• Exercise details
Because the entries hold pictures, reproduce only their words, exactly as written.

[Optical and exposure parameters]
────────────────────

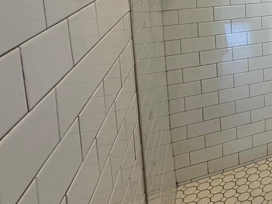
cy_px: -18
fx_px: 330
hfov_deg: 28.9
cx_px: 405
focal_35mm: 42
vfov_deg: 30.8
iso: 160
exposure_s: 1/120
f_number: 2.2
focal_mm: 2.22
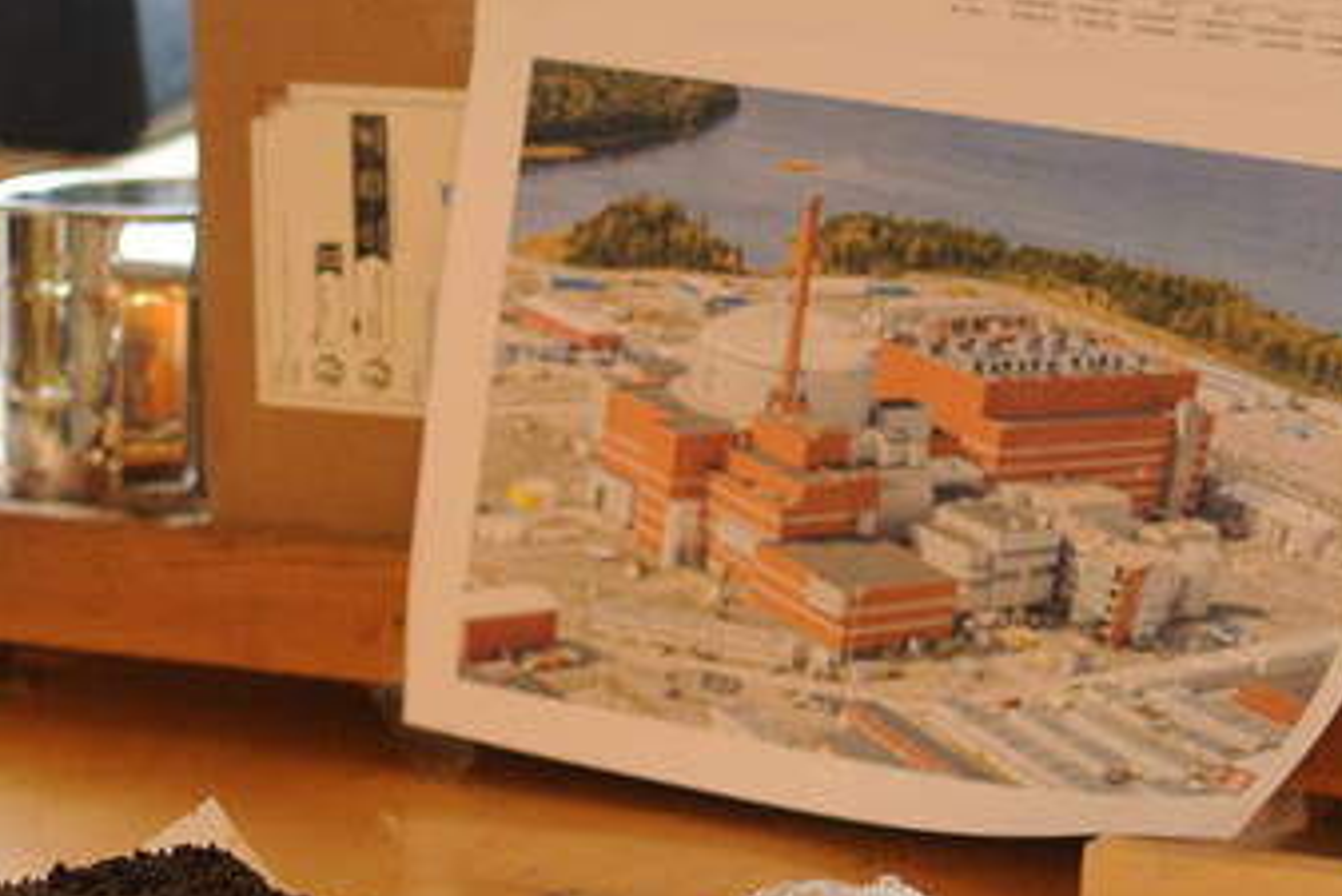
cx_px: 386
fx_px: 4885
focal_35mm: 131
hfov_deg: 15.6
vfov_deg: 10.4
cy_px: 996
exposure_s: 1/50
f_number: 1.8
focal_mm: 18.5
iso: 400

────────────────────

• Solution to this task
cy_px: -18
fx_px: 330
hfov_deg: 28.9
cx_px: 405
focal_35mm: 42
vfov_deg: 30.8
iso: 160
exposure_s: 1/120
f_number: 2.2
focal_mm: 2.22
cx_px: 386
fx_px: 4885
focal_35mm: 131
hfov_deg: 15.6
vfov_deg: 10.4
cy_px: 996
exposure_s: 1/50
f_number: 1.8
focal_mm: 18.5
iso: 400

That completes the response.